The FDA examined three clinical studies with five-year follow-up data for a total of 975 patients. Researchers found a 50% increase in the risk of death in the group of patients treated with paclitaxel medical devices.
At the five-year mark, there was a 20.1% risk of death for the paclitaxel group vs. a 13.4% risk for the control group. The FDA noted researchers still aren't sure what caused the increase in death. The agency has said paclitaxel-coated balloons and stents can improve blood flow and decrease the likelihood for repeat procedures. However, because of this concerning safety signal, alternative treatment options should generally be used for most patients while long-term mortality is evaluated
Alternatives In Peripheral Artery Disease
The FDA's recommendation pertains only to patients with peripheral artery disease. This group of patients can also be treated with plain balloons, bare metal stents and atherectomy. In the latter procedure, a doctor uses a catheter and sharp metal blade to remove arterial plaque.

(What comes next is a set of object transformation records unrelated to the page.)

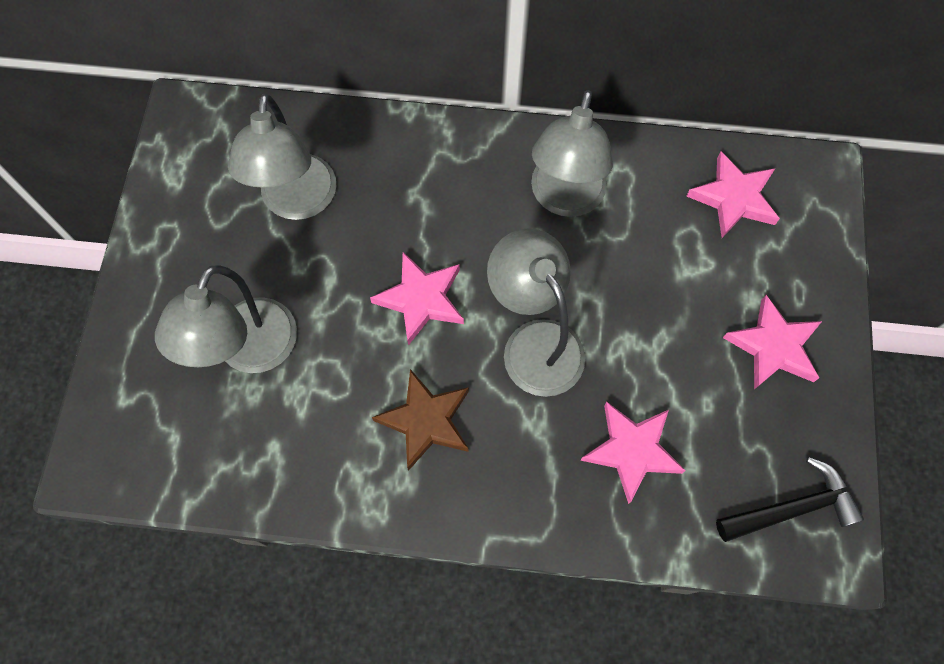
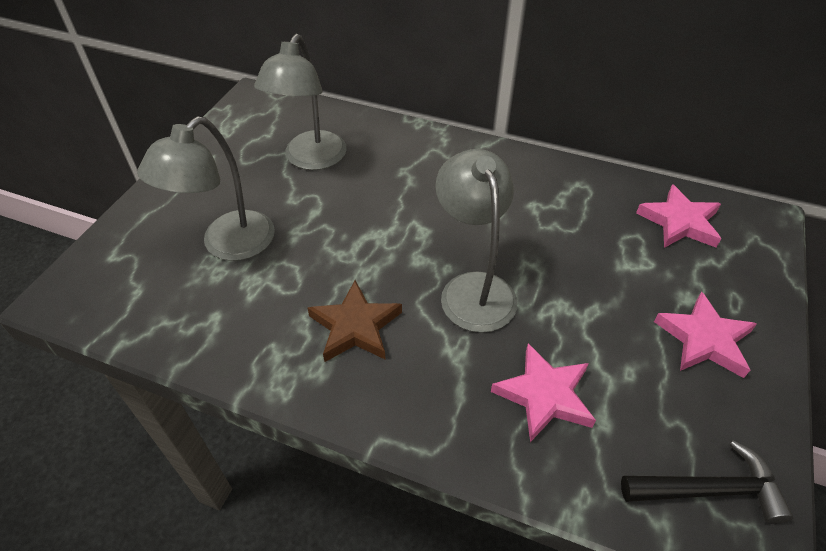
camera: 15 degrees right, 20 degrees down
(421, 299) = (384, 238): pink star -> none
(564, 199) = (528, 196): grey lamp -> none

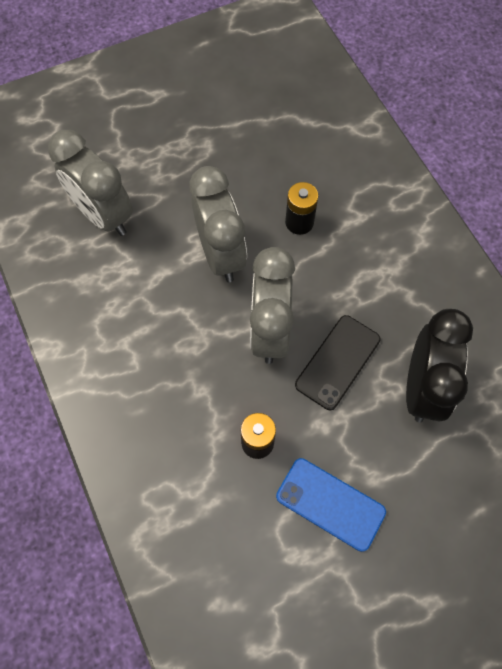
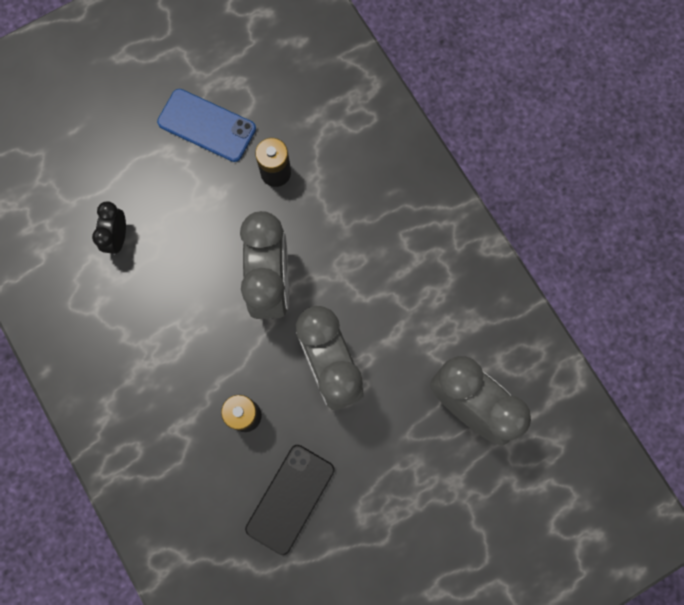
camera: 175 degrees right, 10 degrees up
(338, 362) = (200, 256): black phone -> black phone (290, 498)
(422, 388) = (118, 237): black clock -> black clock, size x0.50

SurModics is studying its paclitaxel-coated balloon in patients with peripheral artery disease. The test, called Transcend, pits SurModics' medical device against one from Medtronic. FDA Committee To Discuss Medical Devices
An FDA advisory committee plans to weigh the benefits vs. the risks of these medical devices at a future meeting. Eluvia is a drug-eluting stent that uses paclitaxel. Last September, the FDA approved Eluvia in peripheral artery disease.
Medtronic's In.Pact Admiral is a paclitaxel-coated balloon catheter used by pushing through the skin. Physicians use it to treat lesions in the superficial femoral or popliteal arteries.
Becton Dickinson is working on a drug-coated balloon called Lutonix to treat blocked arteries below the knee. Evercore's Kumar notes that the medical device company expected approval in mid-2019, but likely must wait for approval after the advisory committee meeting.